• Task directions:
Reproduce every line of the listing below word for word, keeping the original order.
*** Opening of Records for this exercise ***
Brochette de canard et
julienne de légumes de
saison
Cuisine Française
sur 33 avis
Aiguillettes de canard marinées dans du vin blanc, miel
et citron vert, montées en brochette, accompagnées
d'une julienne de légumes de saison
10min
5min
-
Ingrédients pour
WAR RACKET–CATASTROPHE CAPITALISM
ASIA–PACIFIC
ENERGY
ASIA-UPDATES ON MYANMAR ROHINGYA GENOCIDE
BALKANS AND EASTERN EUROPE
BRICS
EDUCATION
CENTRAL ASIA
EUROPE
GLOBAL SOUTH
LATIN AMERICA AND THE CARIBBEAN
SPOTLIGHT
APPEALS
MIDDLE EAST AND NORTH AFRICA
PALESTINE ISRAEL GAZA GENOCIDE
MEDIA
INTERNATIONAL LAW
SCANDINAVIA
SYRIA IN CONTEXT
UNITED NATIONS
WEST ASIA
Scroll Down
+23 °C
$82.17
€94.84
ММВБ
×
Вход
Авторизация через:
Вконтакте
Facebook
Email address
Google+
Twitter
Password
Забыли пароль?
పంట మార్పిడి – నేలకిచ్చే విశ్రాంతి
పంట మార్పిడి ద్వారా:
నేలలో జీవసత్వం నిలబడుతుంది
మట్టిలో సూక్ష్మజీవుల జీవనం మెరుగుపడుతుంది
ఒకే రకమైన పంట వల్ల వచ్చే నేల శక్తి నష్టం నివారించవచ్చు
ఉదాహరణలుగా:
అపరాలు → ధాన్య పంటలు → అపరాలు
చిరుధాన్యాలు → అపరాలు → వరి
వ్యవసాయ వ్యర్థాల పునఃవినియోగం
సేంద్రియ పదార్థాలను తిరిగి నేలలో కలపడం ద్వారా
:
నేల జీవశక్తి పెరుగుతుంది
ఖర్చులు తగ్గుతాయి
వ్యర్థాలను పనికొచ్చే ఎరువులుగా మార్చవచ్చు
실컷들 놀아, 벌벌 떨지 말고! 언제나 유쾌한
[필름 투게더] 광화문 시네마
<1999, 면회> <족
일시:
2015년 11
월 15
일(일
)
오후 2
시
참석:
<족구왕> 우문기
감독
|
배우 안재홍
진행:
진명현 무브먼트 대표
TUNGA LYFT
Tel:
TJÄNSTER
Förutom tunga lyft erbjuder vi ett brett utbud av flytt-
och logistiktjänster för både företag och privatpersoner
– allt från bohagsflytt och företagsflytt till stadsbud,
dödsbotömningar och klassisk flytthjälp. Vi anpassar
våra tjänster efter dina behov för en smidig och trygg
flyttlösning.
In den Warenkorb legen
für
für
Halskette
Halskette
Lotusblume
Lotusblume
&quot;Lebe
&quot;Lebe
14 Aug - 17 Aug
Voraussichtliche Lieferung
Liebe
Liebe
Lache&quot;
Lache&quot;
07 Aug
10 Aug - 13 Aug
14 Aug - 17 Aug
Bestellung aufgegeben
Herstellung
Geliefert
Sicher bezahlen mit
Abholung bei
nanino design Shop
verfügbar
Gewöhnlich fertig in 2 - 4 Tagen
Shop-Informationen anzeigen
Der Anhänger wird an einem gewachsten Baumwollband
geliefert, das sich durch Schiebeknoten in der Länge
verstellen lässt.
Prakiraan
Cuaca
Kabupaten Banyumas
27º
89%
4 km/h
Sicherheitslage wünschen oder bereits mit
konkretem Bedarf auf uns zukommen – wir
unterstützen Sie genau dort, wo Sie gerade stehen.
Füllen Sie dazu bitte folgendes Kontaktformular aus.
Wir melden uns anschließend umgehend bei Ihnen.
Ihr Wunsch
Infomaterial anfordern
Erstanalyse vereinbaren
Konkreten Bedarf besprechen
*** Close of Records for this exercise ***
• Expected output:
Brochette de canard et
julienne de légumes de
saison
Cuisine Française
sur 33 avis
Aiguillettes de canard marinées dans du vin blanc, miel
et citron vert, montées en brochette, accompagnées
d'une julienne de légumes de saison
10min
5min
-
Ingrédients pour
WAR RACKET–CATASTROPHE CAPITALISM
ASIA–PACIFIC
ENERGY
ASIA-UPDATES ON MYANMAR ROHINGYA GENOCIDE
BALKANS AND EASTERN EUROPE
BRICS
EDUCATION
CENTRAL ASIA
EUROPE
GLOBAL SOUTH
LATIN AMERICA AND THE CARIBBEAN
SPOTLIGHT
APPEALS
MIDDLE EAST AND NORTH AFRICA
PALESTINE ISRAEL GAZA GENOCIDE
MEDIA
INTERNATIONAL LAW
SCANDINAVIA
SYRIA IN CONTEXT
UNITED NATIONS
WEST ASIA
Scroll Down
+23 °C
$82.17
€94.84
ММВБ
×
Вход
Авторизация через:
Вконтакте
Facebook
Email address
Google+
Twitter
Password
Забыли пароль?
పంట మార్పిడి – నేలకిచ్చే విశ్రాంతి
పంట మార్పిడి ద్వారా:
నేలలో జీవసత్వం నిలబడుతుంది
మట్టిలో సూక్ష్మజీవుల జీవనం మెరుగుపడుతుంది
ఒకే రకమైన పంట వల్ల వచ్చే నేల శక్తి నష్టం నివారించవచ్చు
ఉదాహరణలుగా:
అపరాలు → ధాన్య పంటలు → అపరాలు
చిరుధాన్యాలు → అపరాలు → వరి
వ్యవసాయ వ్యర్థాల పునఃవినియోగం
సేంద్రియ పదార్థాలను తిరిగి నేలలో కలపడం ద్వారా
:
నేల జీవశక్తి పెరుగుతుంది
ఖర్చులు తగ్గుతాయి
వ్యర్థాలను పనికొచ్చే ఎరువులుగా మార్చవచ్చు
실컷들 놀아, 벌벌 떨지 말고! 언제나 유쾌한
[필름 투게더] 광화문 시네마
<1999, 면회> <족
일시:
2015년 11
월 15
일(일
)
오후 2
시
참석:
<족구왕> 우문기
감독
|
배우 안재홍
진행:
진명현 무브먼트 대표
TUNGA LYFT
Tel:
TJÄNSTER
Förutom tunga lyft erbjuder vi ett brett utbud av flytt-
och logistiktjänster för både företag och privatpersoner
– allt från bohagsflytt och företagsflytt till stadsbud,
dödsbotömningar och klassisk flytthjälp. Vi anpassar
våra tjänster efter dina behov för en smidig och trygg
flyttlösning.
In den Warenkorb legen
für
für
Halskette
Halskette
Lotusblume
Lotusblume
&quot;Lebe
&quot;Lebe
14 Aug - 17 Aug
Voraussichtliche Lieferung
Liebe
Liebe
Lache&quot;
Lache&quot;
07 Aug
10 Aug - 13 Aug
14 Aug - 17 Aug
Bestellung aufgegeben
Herstellung
Geliefert
Sicher bezahlen mit
Abholung bei
nanino design Shop
verfügbar
Gewöhnlich fertig in 2 - 4 Tagen
Shop-Informationen anzeigen
Der Anhänger wird an einem gewachsten Baumwollband
geliefert, das sich durch Schiebeknoten in der Länge
verstellen lässt.
Prakiraan
Cuaca
Kabupaten Banyumas
27º
89%
4 km/h
Sicherheitslage wünschen oder bereits mit
konkretem Bedarf auf uns zukommen – wir
unterstützen Sie genau dort, wo Sie gerade stehen.
Füllen Sie dazu bitte folgendes Kontaktformular aus.
Wir melden uns anschließend umgehend bei Ihnen.
Ihr Wunsch
Infomaterial anfordern
Erstanalyse vereinbaren
Konkreten Bedarf besprechen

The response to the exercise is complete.